PROBLEM TO BE SOLVED: To enlarge the working range of urine sugar biosensor by forming a glutaraldehyde cross-linked bovine serum albumin film and a photocross-linked resin film sequentially on a working electrode thereby enhancing the selectivity of sensor. SOLUTION: Distilled water and glutaraldehyde aqueous solution are added sequentially to bovine serum albumin to prepare a mixed liquid which is then dripped onto a working electrode (anode) to progress cross-linking of glutaraldehyde aqueous solution under saturated vapor thus forming a glutaraldehyde cross-linked bovine serum albumin film. On the other hand, glucose oxidase(GOD) and distilled water are then added sequentially to photocross-liked polyvinyl alcohol to produce a dope liquid which is then applied onto the film thus formed by means of a spinner. It is then dried and irradiated with UV-rays thus fixing the GOD inclusively in the photocross-liked polyvinyl alcohol. The inventive urine sugar biosensor is excellent in sensor characteristics, especially selectivity, and the working range thereof can be enlarged.

Description

Detailed Description of the Invention

[0001]

TECHNICAL FIELD The present invention relates to a urine sugar biosensor. More specifically, the present invention relates to a urine sugar biosensor having excellent sensor characteristics, particularly selectivity.

[0002]

2. Description of the Related Art Japanese Patent Publication No. 2-35933 describes an immobilized enzyme electrode. This immobilized enzyme electrode is prepared by applying an albumin solution containing a polyfunctional aldehyde onto a conductive substrate, After forming the crosslinked albumin layer at ~ 10 ° C,
It is produced by applying a solution containing a polyfunctional aldehyde and an H ₂ O ₂ -forming oxidase to form an H ₂ O ₂ -forming oxidase-containing layer on the crosslinked albumin layer.

However, the immobilized enzyme electrode thus manufactured has the following drawbacks. (1) When the H ₂ O ₂ forming oxidase-containing layer is formed, the polyfunctional aldehyde used therein penetrates into the crosslinked albumin layer, and the structure of the crosslinked albumin layer (crosslink density, structure of bovine serum albumin itself, etc.) Changes, and there is a drawback that the sensor characteristics using this as an electrode, particularly the selectivity, tend to change. (2) The cross-linked albumin layer and the H ₂ O ₂ -forming oxidase-containing layer do not have sufficient adhesiveness and have a drawback that they are easily peeled off. (3) When the H ₂ O ₂ forming oxidase-containing layer is formed, heat of about 40 ° C. is applied in order to cross-link glucose oxidase and the polyfunctional aldehyde in a short time of about 30 minutes, Heating is not preferable from the viewpoint of maintaining enzyme activity.

[0004]

An object of the present invention is to provide a urinary sugar biosensor in which a glutaraldehyde cross-linked bovine serum albumin film and a glucose oxidase-containing film are sequentially formed on the working electrode.
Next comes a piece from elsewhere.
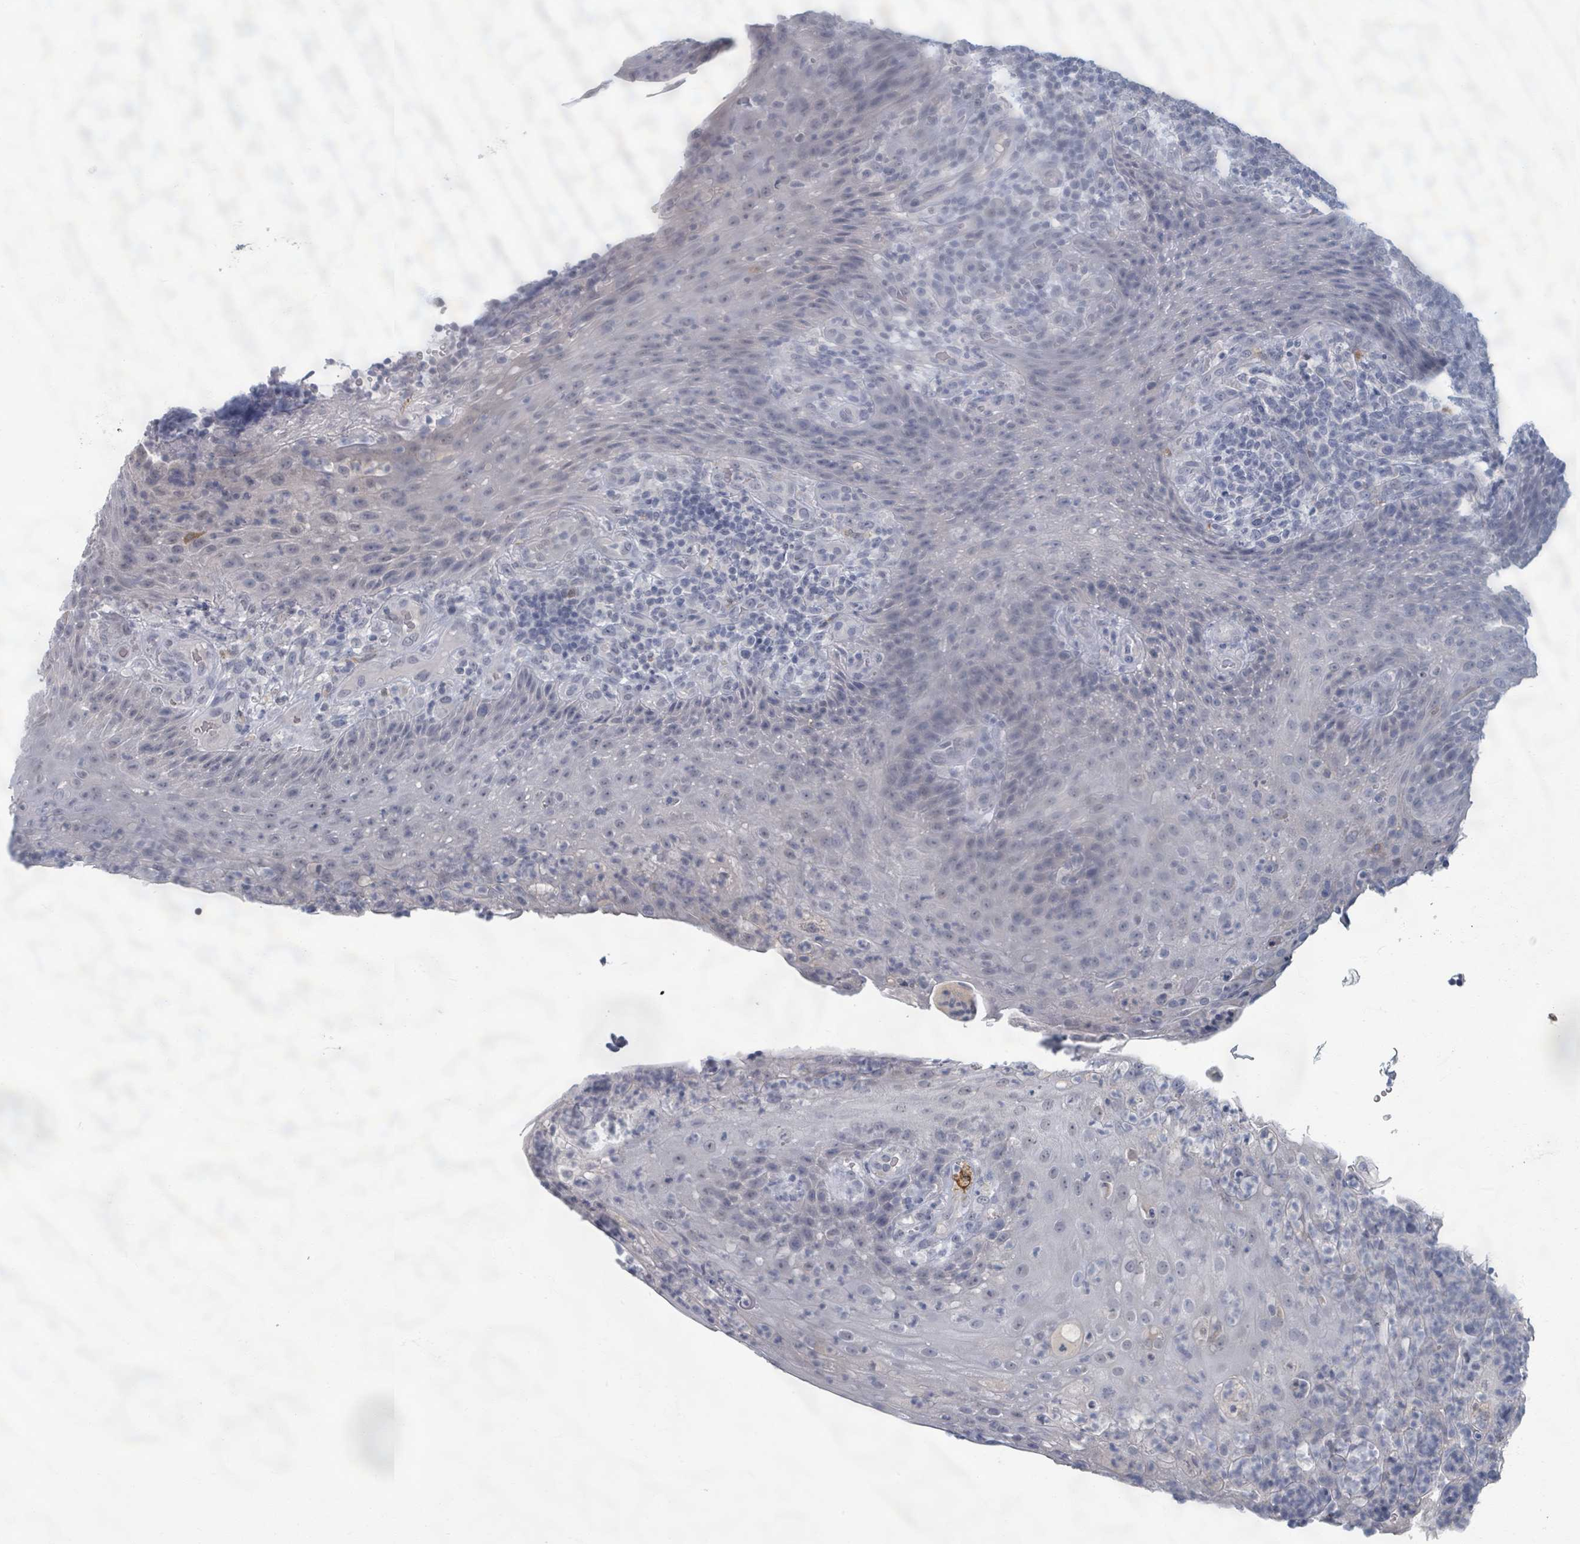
{"staining": {"intensity": "negative", "quantity": "none", "location": "none"}, "tissue": "tonsil", "cell_type": "Germinal center cells", "image_type": "normal", "snomed": [{"axis": "morphology", "description": "Normal tissue, NOS"}, {"axis": "topography", "description": "Tonsil"}], "caption": "IHC of benign human tonsil demonstrates no staining in germinal center cells.", "gene": "WNT11", "patient": {"sex": "male", "age": 17}}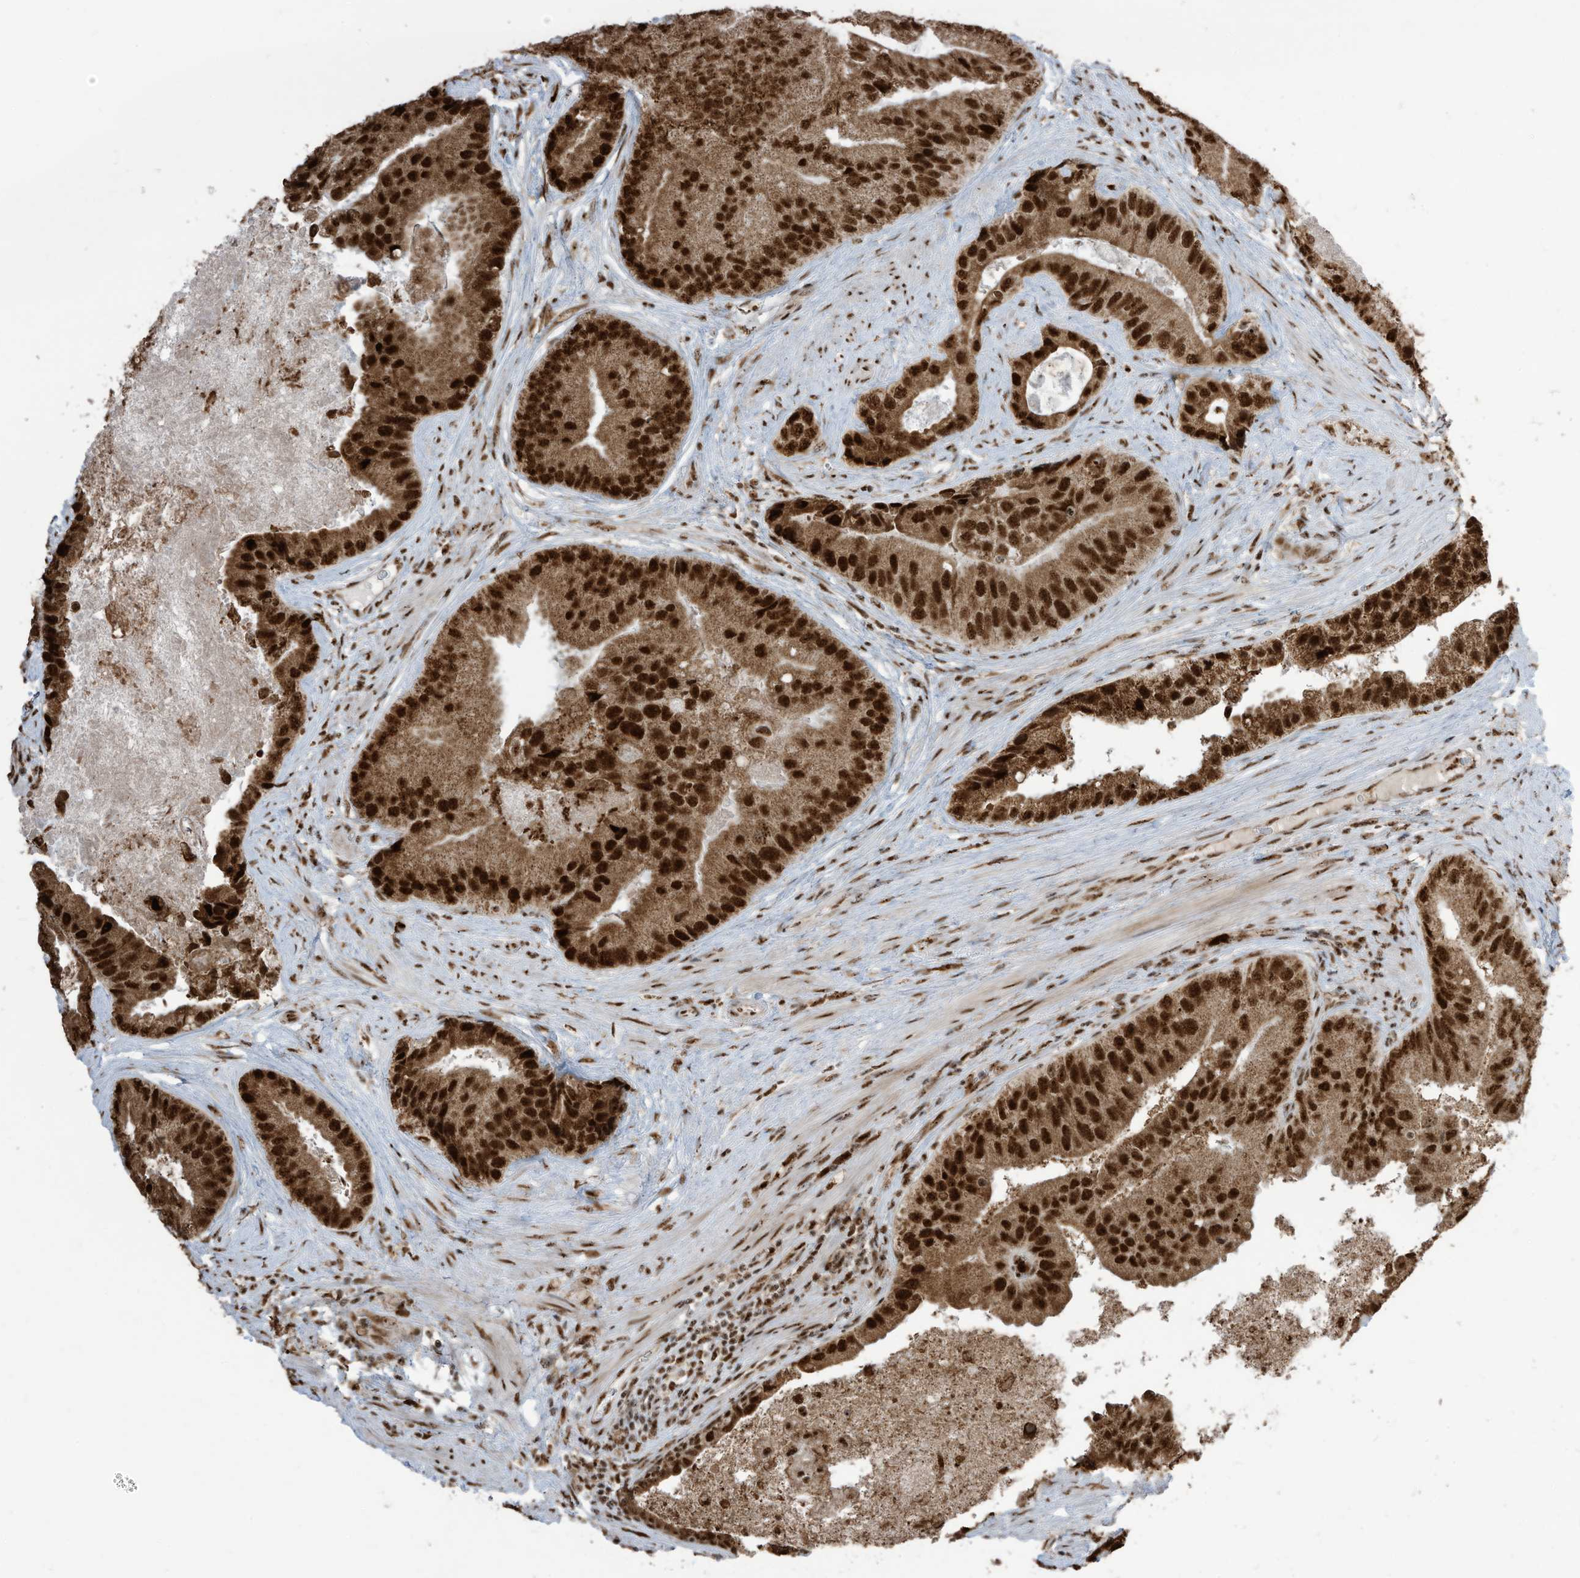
{"staining": {"intensity": "strong", "quantity": ">75%", "location": "cytoplasmic/membranous,nuclear"}, "tissue": "prostate cancer", "cell_type": "Tumor cells", "image_type": "cancer", "snomed": [{"axis": "morphology", "description": "Adenocarcinoma, High grade"}, {"axis": "topography", "description": "Prostate"}], "caption": "Tumor cells demonstrate high levels of strong cytoplasmic/membranous and nuclear staining in approximately >75% of cells in prostate cancer (high-grade adenocarcinoma).", "gene": "LBH", "patient": {"sex": "male", "age": 70}}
It is about providing what is excellent in terms.

[0005]

SUMMARY OF THE INVENTION The object of the present invention is as follows.
This is achieved by a urine sugar biosensor in which a glutaraldehyde-crosslinked bovine serum albumin film and a glucose oxidase-containing photocrosslinked resin film are sequentially formed on the working electrode.

[0006]

BEST MODE FOR CARRYING OUT THE INVENTION The base sensor of the urinary sugar biosensor according to the present invention is an H ₂ O ₂ sensor, which is structurally a two-pole structure of a working electrode and a counter electrode, or a working electrode, a counter electrode and a reference electrode. Any of the structures can be taken.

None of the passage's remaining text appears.